Information shown:
※ ※ ※

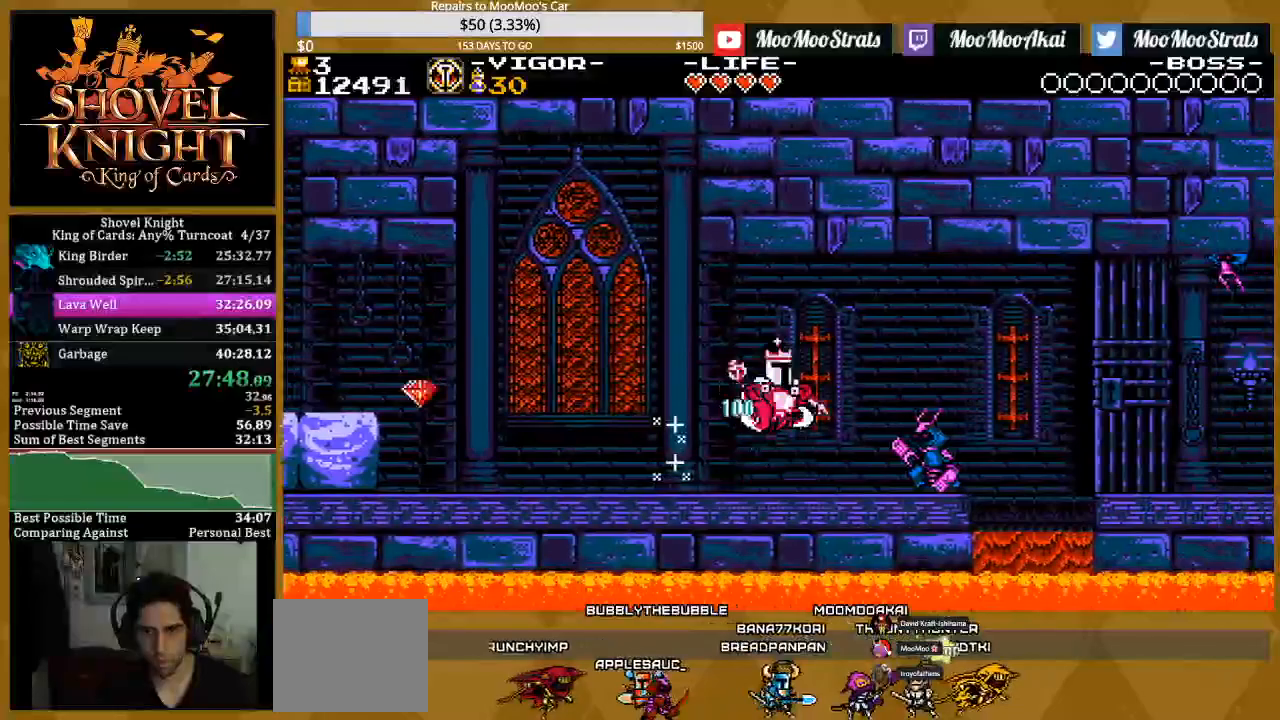
{"dt_ms": 500, "buttons": ["CROSS", "TRIANGLE", "DPAD_RIGHT"], "events": []}
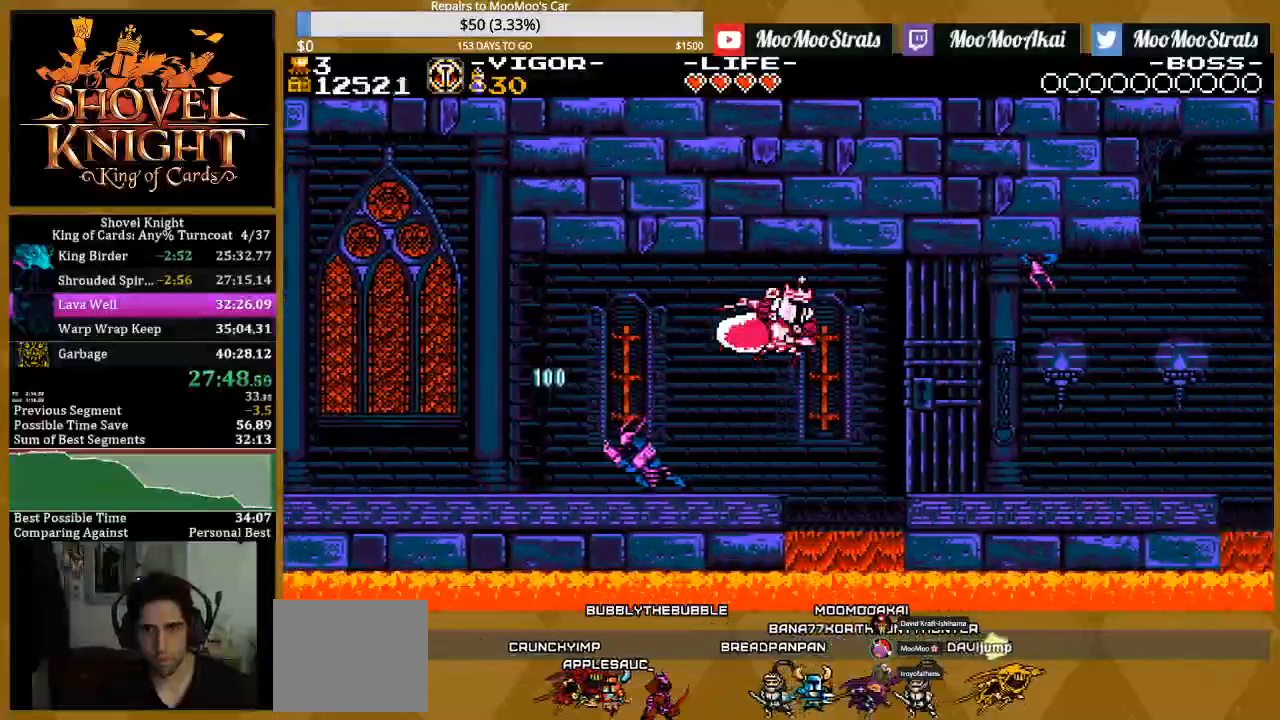
{"dt_ms": 500, "buttons": [], "events": [[483, "CROSS", "up"], [483, "DPAD_RIGHT", "up"], [483, "TRIANGLE", "up"]]}
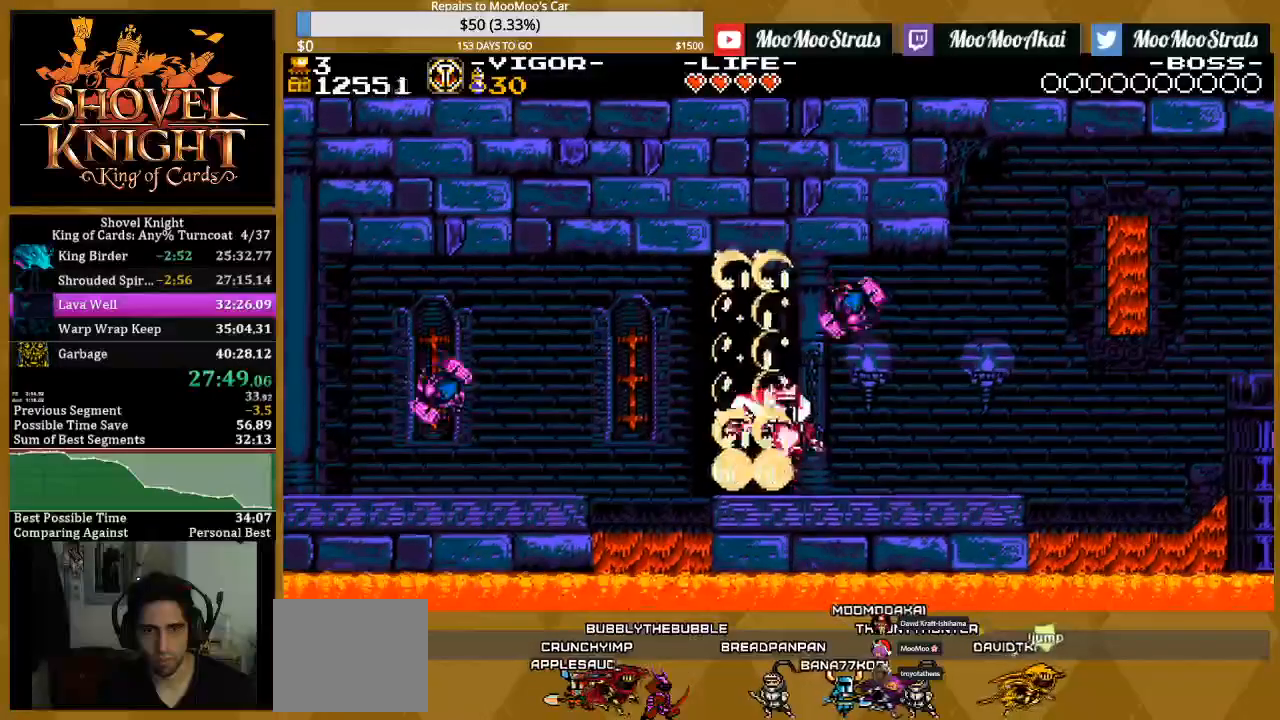
{"dt_ms": 500, "buttons": ["DPAD_RIGHT"], "events": [[67, "CROSS", "down"], [267, "DPAD_RIGHT", "down"], [317, "CROSS", "up"]]}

※ ※ ※

Task to carry out: Report all lines of the data above that include the string "TRIANGLE".

Result for this exercise:
{"dt_ms": 500, "buttons": ["CROSS", "TRIANGLE", "DPAD_RIGHT"], "events": []}
{"dt_ms": 500, "buttons": [], "events": [[483, "CROSS", "up"], [483, "DPAD_RIGHT", "up"], [483, "TRIANGLE", "up"]]}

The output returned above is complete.